# [Instruções da tarefa]
Transcreva sem alterações o trecho do artigo sobre o embarque recusado pela TAP entre "Questiona-se, assim, se" e "sobre esta situação?", ambos incluídos.

Em denúncia enviada ao Polígrafo, um leitor expôs uma situação que enfrentou recentemente: terá sido impedido de embarcar num avião da TAP, que fazia a ligação entre Lisboa e Hamburgo, na Alemanha, após ter apresentado apenas um “cartão de residência”. Mas será que as companhias aéreas podem fazê-lo?
© Agência Lusa / André Kosters

“Na passada quarta-feira, dia 26 de junho, foi-me negado pela TAP o embarque no avião”, relatou, em mensagem enviada via WhatsApp ao Polígrafo, um leitor, que dava conta de que o voo em causa fazia a ligação entre Lisboa e Hamburgo, na Alemanha. 

Isto porque, elaborou, terá apresentado apenas o seu “cartão de residência”, válido “por cinco anos”. Algo que estranhou, pelo facto de Portugal ser um “país membro do espaço Schengen”, tal como o Estado “de destino”.

Questiona-se, assim, se o seu “direito de mobilidade foi violado pela companhia TAP” por não o ter “deixado embarcar, alegando já ter viajado “para outro país do espaço Schengen apresentando o mesmo documento”.

O que dizem as regras em vigor sobre esta situação?

Questionada pelo Polígrafo, fonte oficial da TAP começou por notar que, no período mencionado, existia um detalhe importante a ter em conta, relacionado com a realização do Campeonato Europeu de Futebol em território alemão: “para o caso concreto, na sequência do Euro 2024, a polícia federal alemã realiza controlos nas fronteiras aéreas, marítimas e terrestres. Neste sentido, o espaço Schengen não está livremente aberto devido a este evento.” Uma informação que também foi “disponibilizada pela TAP” no seu site durante a realização da competição – como é possível ver na imagem abaixo –, bem como “em muitas outras páginas oficiais das autoridades e outras organizações nacionais e europeias”.

De facto, segundo a informação que consta no site do Ministério do Interior da Alemanha, a Polícia Federal do país pôde, a partir de 7 de junho, “realizar as verificações temporárias em todas as fronteiras alemãs ordenadas pela Ministra Federal do Interior, Nancy Faeser, devido às altas precauções de segurança para o Campeonato Europeu de Futebol de 2024”. Em causa controlos que puderam ocorrer “nas fronteiras com a Dinamarca, a França e os países do Benelux , onde anteriormente não foram realizados quaisquer controlos fronteiriços”, mas que também podiam afetar “os viajantes do espaço Schengen também podem ser controlados no tráfego aéreo e nos portos”.

Algo que está previsto, de facto, na legislação europeia referente ao Acordo de Schengen, que determina o seguinte: “Um país Schengen pode, excecionalmente, reintroduzir os controlos nas fronteiras, inicialmente por um período máximo de 30 dias, se existir uma ameaça grave para a ordem pública ou a segurança interna. Deve informar os outros países Schengen, o Parlamento Europeu, a Comissão Europeia e o público em geral.”

# [Bloco de dados]

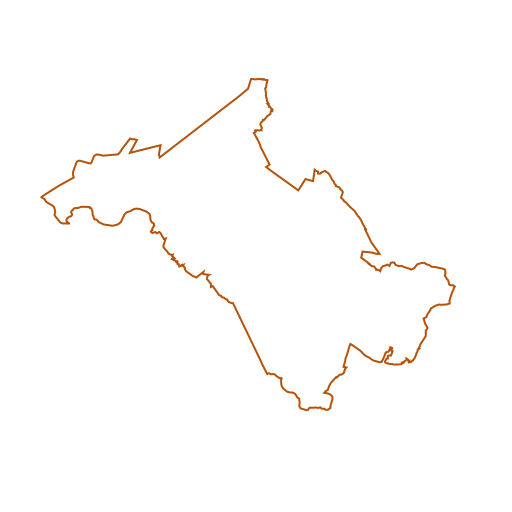 outline of Baia, Tulcea, Romania, rotated 151°
{"feature_id": "2599482B30958520247862", "entity_name": "Baia", "entity_type": "district", "adm_level": 2, "iso_a3": "ROU", "parent_name": "Romania", "parent_adm1": "Tulcea", "projection": "equal_earth", "projection_center": [28.628, 44.749], "detail": "fine", "context": "isolated", "style": "outline", "palette": "amber", "viewbox_px": 512, "rotation_deg": 151, "n_neighbors": 0, "source": "geoboundaries", "source_scale": "gbopen_adm2", "svg_char_len": 6090}
<svg xmlns="http://www.w3.org/2000/svg" viewBox="0 0 512 512"><g transform="rotate(151 256 256)"><path d="M174.7,413.1L181.8,406.2L193.6,403.9L292.5,388.9L291.6,392.0L285.8,399.2L316.2,407.3L303.9,415.2L306.0,417.3L307.5,417.9L309.2,419.8L320.8,414.7L325.0,412.5L327.5,411.8L341.1,417.9L344.8,421.2L346.5,422.1L349.2,421.9L355.0,417.2L356.4,417.4L364.0,424.9L365.2,425.3L366.5,425.4L367.7,424.9L375.1,418.3L376.6,416.0L377.4,413.0L394.6,413.0L412.9,411.9L415.1,411.5L414.6,410.2L413.4,408.4L413.3,405.4L411.7,402.2L409.9,399.6L409.0,397.2L409.2,395.2L410.4,391.4L412.2,389.9L412.4,389.0L411.7,384.3L411.1,382.2L411.1,380.9L410.3,379.2L409.0,378.0L403.8,375.1L403.7,375.3L404.8,378.0L404.8,378.6L404.4,379.3L403.3,380.2L401.3,380.8L400.1,380.9L399.1,380.4L397.5,380.7L396.6,381.7L396.5,383.9L395.3,384.9L393.8,385.0L392.8,385.7L391.5,385.8L388.4,384.3L384.9,383.7L379.6,380.7L378.8,379.9L378.0,379.6L378.0,378.5L377.3,378.5L377.0,377.5L377.3,375.1L377.5,374.1L378.9,371.3L379.0,369.2L379.5,367.6L379.5,366.2L378.2,365.5L377.3,363.6L377.3,362.1L373.9,357.4L366.7,351.9L362.0,350.7L360.3,350.7L357.7,351.2L351.1,356.0L349.1,356.7L347.6,356.8L343.8,356.1L340.0,356.2L338.0,355.6L336.0,354.3L334.7,353.2L330.3,348.0L328.7,344.1L329.2,341.9L330.0,340.7L330.9,338.0L330.7,335.5L330.0,334.8L329.7,333.3L330.3,332.6L330.2,332.0L330.5,331.7L330.9,331.9L332.3,330.7L333.2,330.5L333.9,329.7L334.0,328.9L336.1,328.6L336.2,327.8L335.3,326.3L332.3,325.7L331.7,323.9L328.9,323.9L328.4,322.3L328.3,315.4L326.4,315.1L331.7,310.2L332.7,308.6L331.8,304.1L331.4,303.1L331.3,300.4L329.5,298.1L329.5,297.4L328.3,297.4L329.3,296.4L328.9,295.4L329.0,294.1L328.4,293.9L328.3,293.3L329.9,293.7L330.6,294.4L331.1,294.1L330.0,292.8L330.0,292.2L329.4,291.7L328.5,290.3L328.5,289.7L327.4,289.6L327.4,289.3L328.6,289.1L327.8,287.0L328.3,286.9L327.7,285.9L328.2,284.1L324.6,284.1L324.5,283.8L325.7,283.7L325.6,283.3L323.9,283.3L324.3,283.0L324.3,282.2L323.9,279.9L324.6,279.4L324.5,276.5L321.1,269.4L318.6,266.1L309.6,267.6L311.0,266.3L310.7,265.6L306.3,262.3L307.9,262.3L310.1,259.6L309.2,255.6L309.4,255.1L308.8,253.8L310.4,250.8L308.4,250.7L307.2,239.4L306.1,238.4L305.8,237.8L305.9,236.6L304.1,235.0L303.8,233.9L303.0,232.3L302.3,231.9L302.4,229.7L302.2,229.0L299.8,226.3L299.0,225.9L302.7,161.8L303.1,158.4L303.4,147.3L302.6,147.5L301.4,147.1L300.6,145.7L299.5,144.9L298.2,144.5L296.8,142.9L296.3,140.9L295.1,138.9L294.7,137.7L294.2,137.3L293.2,137.2L292.9,136.6L293.9,135.8L295.4,133.1L296.5,130.3L296.5,128.2L296.2,126.1L294.6,122.3L292.7,120.4L290.1,118.7L288.7,116.6L288.4,115.6L288.5,112.5L287.4,110.3L288.8,106.8L291.0,103.6L290.9,101.2L286.5,96.6L285.3,96.2L283.1,97.3L282.5,97.2L281.9,96.7L281.3,96.7L279.3,95.4L277.6,94.8L275.1,92.9L273.2,92.5L272.7,90.8L270.3,89.2L270.4,88.8L269.1,87.3L267.4,86.6L264.4,87.1L264.0,88.3L258.4,93.9L257.7,95.1L257.5,95.9L257.5,97.2L258.3,98.9L259.9,101.1L262.6,103.2L260.4,104.1L258.2,104.0L254.7,107.1L251.8,108.8L244.4,111.3L244.2,111.1L244.5,110.8L244.3,110.6L240.4,111.6L238.5,110.8L236.7,110.9L235.0,111.7L234.6,112.5L232.8,114.0L231.0,114.7L233.2,116.6L228.3,121.6L227.7,122.7L223.9,125.9L218.5,131.3L216.1,133.3L214.4,130.4L210.6,122.3L208.9,116.1L206.1,112.0L205.9,111.3L204.2,108.0L199.7,103.4L198.6,102.8L197.0,102.6L196.6,103.2L195.0,104.0L190.0,108.2L189.0,108.7L186.4,108.1L183.9,109.8L182.8,111.1L181.7,109.9L181.5,109.3L183.6,107.9L182.7,106.7L185.7,103.8L186.5,103.5L187.8,104.6L189.3,104.6L190.4,102.4L191.2,102.9L192.1,102.6L194.3,101.3L194.6,100.1L193.2,98.4L192.6,98.2L192.5,97.7L190.9,96.3L189.2,95.5L188.7,94.6L183.5,91.8L181.2,90.9L180.5,91.2L180.2,91.9L179.5,91.1L179.1,91.1L179.3,91.5L178.2,92.0L177.3,91.7L176.2,92.1L175.3,92.0L174.4,92.6L174.1,93.4L173.9,93.1L174.1,92.6L173.3,91.8L173.5,90.6L172.7,90.2L173.4,89.4L173.8,89.4L174.0,88.9L172.2,88.2L169.2,88.8L169.1,88.6L166.1,90.2L163.3,92.5L163.0,93.1L160.9,94.3L160.1,95.5L158.0,95.9L158.4,96.5L156.0,98.0L155.4,98.9L146.4,103.6L143.6,108.5L141.4,109.4L140.8,110.1L140.9,114.8L139.7,120.1L136.7,119.9L134.3,122.0L130.7,123.7L129.4,124.4L128.7,125.3L123.5,125.6L119.3,124.8L118.0,123.7L112.6,121.1L111.2,121.0L109.7,120.5L108.3,123.3L104.6,126.9L102.0,129.2L99.9,130.6L99.1,131.6L96.9,132.9L97.0,133.4L97.6,133.9L97.7,134.8L99.6,135.8L100.9,137.4L99.7,141.4L100.3,144.0L100.1,145.0L100.4,147.0L99.9,148.0L98.5,149.1L98.4,150.0L97.7,150.9L97.8,151.5L97.4,152.6L97.7,153.4L104.1,159.0L107.6,161.5L108.7,163.7L111.1,166.4L112.0,168.3L113.9,169.4L118.8,170.6L123.4,168.7L126.8,168.8L127.7,170.2L131.9,174.6L133.5,176.9L135.9,177.8L138.2,180.5L138.3,183.3L139.0,183.6L139.2,184.0L141.4,184.7L142.9,183.3L144.2,182.7L145.2,184.8L147.8,185.0L149.8,185.6L152.0,185.0L154.7,182.5L155.3,183.9L157.3,185.5L156.8,185.7L157.4,186.3L157.7,189.5L159.7,191.2L160.6,193.1L160.3,192.9L160.6,194.4L164.8,203.5L160.7,208.2L153.0,202.9L149.3,199.2L146.9,198.0L148.5,211.8L147.7,226.2L146.9,225.9L146.8,226.6L147.0,227.6L147.1,233.6L146.7,235.5L147.0,240.3L147.4,241.1L147.8,244.8L147.8,247.3L149.9,253.1L151.3,259.1L152.4,261.2L152.2,262.1L152.6,262.8L152.7,263.7L153.4,265.8L149.1,269.7L149.0,271.4L150.0,273.3L149.5,274.1L150.2,276.1L152.3,278.5L151.8,279.3L152.3,281.1L151.9,283.9L152.4,285.0L152.3,290.8L152.6,293.4L153.8,295.4L154.1,296.6L154.8,297.0L158.6,297.4L159.1,296.8L160.4,297.1L161.9,298.1L160.8,299.6L162.1,301.3L162.9,303.0L169.8,293.8L175.4,299.3L187.2,292.9L201.0,322.1L204.0,328.9L199.8,329.4L199.1,348.6L198.2,354.1L198.2,364.7L196.3,364.8L196.0,366.2L195.2,366.1L194.9,365.4L194.3,365.6L191.8,363.9L191.1,363.9L190.2,363.3L189.9,364.3L188.8,365.1L188.5,368.8L187.0,370.4L185.0,370.6L184.0,371.7L182.8,371.1L178.3,372.9L174.9,373.2L174.2,373.5L173.4,375.0L172.0,375.7L171.4,374.8L170.8,375.5L170.6,376.5L171.4,377.5L171.2,377.8L171.5,379.8L172.1,380.1L171.6,380.5L172.1,381.7L171.8,382.5L172.0,383.0L171.8,382.9L171.9,383.4L171.1,383.4L171.3,385.9L170.4,388.0L170.3,389.3L169.3,392.2L168.4,393.4L166.7,398.2L165.9,398.4L164.7,399.4L163.4,401.4L160.7,404.2L164.2,406.8L162.5,406.7L163.7,407.0L167.7,409.4L171.5,411.1L173.7,412.9L174.7,413.1Z" fill="none" stroke="#b45309" stroke-width="2"/></g></svg>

# [Resposta]
Questiona-se, assim, se o seu “direito de mobilidade foi violado pela companhia TAP” por não o ter “deixado embarcar, alegando já ter viajado “para outro país do espaço Schengen apresentando o mesmo documento”.

O que dizem as regras em vigor sobre esta situação?